From the Grand Island Independent:

A new study from the R Street Institute found that if the U.S. want to open international markets, the government must curb agricultural subsidies.

“As Congress begins piecing together the next farm bill, it is important for legislators to understand that overly generous domestic agricultural subsidies hamper our ability to expand foreign trade in agricultural products,” said Clark Packard, R Street Institute trade policy analyst. “To get serious about opening markets abroad, policymakers need to prioritize curbing domestic agriculture subsidies.”

He said given the failure of the World Trade Organization’s Doha Round and the Trump administration’s professed hostility toward multilateral negotiations, broad-scale multilateral reform may seem unrealistic.

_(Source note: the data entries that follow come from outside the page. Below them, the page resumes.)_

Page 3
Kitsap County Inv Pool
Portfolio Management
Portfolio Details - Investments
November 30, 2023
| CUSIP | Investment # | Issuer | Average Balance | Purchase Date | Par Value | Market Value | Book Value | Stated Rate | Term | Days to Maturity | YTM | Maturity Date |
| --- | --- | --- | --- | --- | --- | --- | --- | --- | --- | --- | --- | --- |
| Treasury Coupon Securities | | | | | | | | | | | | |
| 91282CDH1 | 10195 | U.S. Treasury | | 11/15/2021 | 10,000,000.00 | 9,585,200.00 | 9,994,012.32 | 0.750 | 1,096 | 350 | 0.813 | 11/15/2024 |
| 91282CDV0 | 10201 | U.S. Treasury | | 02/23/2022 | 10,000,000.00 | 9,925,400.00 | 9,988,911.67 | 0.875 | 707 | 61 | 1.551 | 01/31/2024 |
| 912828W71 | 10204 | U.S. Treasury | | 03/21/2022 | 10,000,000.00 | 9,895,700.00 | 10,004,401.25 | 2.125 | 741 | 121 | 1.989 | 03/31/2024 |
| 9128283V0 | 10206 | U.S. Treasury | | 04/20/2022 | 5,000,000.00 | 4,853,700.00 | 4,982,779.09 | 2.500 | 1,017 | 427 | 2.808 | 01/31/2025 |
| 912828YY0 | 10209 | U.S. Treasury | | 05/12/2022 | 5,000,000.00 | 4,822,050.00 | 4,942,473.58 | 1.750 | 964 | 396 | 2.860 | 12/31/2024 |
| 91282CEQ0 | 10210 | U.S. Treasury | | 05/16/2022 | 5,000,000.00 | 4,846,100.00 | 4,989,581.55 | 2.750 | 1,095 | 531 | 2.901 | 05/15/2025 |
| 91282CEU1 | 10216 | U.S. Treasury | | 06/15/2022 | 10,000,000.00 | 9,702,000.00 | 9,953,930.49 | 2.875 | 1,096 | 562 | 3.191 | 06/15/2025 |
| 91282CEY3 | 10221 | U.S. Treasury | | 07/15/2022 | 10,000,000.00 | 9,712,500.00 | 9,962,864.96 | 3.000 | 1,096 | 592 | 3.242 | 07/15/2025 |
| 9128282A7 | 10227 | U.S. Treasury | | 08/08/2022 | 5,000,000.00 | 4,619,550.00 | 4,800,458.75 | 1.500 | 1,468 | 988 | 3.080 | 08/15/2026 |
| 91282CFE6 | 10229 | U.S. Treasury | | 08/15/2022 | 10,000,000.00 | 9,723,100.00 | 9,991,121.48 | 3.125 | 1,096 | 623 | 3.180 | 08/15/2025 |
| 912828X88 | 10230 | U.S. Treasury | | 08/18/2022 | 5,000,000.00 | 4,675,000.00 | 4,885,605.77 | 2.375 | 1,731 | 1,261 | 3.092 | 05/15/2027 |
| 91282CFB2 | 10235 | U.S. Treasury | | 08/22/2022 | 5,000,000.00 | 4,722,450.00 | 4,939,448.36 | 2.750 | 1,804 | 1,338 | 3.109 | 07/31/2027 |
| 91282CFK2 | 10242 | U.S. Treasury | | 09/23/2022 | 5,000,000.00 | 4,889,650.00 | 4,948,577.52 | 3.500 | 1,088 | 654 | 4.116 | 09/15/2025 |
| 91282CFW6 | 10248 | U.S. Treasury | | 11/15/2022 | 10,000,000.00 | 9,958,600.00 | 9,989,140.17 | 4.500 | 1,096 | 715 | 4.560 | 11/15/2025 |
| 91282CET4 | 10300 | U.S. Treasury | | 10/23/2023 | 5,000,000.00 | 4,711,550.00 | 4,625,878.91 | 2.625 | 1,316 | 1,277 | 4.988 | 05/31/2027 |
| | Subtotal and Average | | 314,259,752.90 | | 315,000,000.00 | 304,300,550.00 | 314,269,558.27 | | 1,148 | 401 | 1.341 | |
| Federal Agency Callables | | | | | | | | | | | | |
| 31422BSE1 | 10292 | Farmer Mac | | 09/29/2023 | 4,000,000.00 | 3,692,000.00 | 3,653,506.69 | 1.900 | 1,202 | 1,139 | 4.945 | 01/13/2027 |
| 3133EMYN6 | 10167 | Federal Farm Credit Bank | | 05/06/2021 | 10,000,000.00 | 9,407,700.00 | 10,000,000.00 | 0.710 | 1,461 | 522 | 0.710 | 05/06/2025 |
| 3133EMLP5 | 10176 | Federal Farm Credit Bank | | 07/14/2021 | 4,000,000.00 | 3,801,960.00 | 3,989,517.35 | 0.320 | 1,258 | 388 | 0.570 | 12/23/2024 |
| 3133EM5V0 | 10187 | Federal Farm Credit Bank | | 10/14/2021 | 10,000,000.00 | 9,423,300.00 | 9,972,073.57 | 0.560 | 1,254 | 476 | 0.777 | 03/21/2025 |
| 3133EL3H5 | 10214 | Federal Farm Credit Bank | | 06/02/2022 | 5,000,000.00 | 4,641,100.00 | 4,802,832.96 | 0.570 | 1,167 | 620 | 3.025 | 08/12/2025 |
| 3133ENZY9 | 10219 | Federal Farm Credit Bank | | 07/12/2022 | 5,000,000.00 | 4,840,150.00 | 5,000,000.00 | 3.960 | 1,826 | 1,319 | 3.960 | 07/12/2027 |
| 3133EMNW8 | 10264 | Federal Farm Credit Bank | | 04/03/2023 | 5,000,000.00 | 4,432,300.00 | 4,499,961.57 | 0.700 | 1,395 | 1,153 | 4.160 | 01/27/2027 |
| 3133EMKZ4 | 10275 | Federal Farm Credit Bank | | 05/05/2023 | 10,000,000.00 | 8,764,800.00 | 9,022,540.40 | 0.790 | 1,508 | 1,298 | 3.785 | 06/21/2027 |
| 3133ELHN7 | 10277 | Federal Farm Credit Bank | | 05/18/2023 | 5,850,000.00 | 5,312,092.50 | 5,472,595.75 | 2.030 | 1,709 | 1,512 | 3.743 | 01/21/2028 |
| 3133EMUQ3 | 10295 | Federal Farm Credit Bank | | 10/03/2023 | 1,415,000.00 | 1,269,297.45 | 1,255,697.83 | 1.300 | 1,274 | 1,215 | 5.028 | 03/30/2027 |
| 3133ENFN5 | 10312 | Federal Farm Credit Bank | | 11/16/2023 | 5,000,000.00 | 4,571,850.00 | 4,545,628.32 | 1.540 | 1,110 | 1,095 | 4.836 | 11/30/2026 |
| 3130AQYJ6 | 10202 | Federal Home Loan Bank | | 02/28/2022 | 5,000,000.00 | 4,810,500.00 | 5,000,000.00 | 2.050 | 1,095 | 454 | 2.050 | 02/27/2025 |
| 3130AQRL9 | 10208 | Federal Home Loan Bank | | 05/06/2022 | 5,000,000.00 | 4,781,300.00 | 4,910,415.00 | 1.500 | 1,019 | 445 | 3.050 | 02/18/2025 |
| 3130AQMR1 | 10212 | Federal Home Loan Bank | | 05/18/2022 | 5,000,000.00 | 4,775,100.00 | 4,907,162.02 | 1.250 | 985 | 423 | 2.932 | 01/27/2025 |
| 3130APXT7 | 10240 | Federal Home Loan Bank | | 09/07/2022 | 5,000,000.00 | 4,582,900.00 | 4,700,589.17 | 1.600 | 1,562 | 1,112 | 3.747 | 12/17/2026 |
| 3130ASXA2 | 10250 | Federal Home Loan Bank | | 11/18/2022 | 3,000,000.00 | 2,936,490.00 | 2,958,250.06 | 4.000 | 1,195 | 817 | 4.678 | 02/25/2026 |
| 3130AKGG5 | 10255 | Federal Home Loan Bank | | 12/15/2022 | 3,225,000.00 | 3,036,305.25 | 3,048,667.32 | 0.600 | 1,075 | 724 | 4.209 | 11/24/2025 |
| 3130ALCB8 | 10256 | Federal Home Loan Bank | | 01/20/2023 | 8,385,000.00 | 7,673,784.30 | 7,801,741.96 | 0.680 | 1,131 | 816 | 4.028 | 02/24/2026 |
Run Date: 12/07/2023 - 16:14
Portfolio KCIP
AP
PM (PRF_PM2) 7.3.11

“Thankfully, the administration’s budget proposal would cut crop insurance subsidies and commodity support payments in ways that, if adopted by Congress, would curb agricultural subsidies by $38 billion over 10 years, giving the United States major leverage to negotiate better terms for American farmers and ranchers abroad,” Packard said.

He said that it’s “always tempting to kick the subsidy reform can further down the road.”

“But delaying difficult but necessary reforms only hampers our ability to expand market access abroad,” Packard said. “In order to make a credible case for further liberalization, we must lead by example and cut our own agricultural subsides.”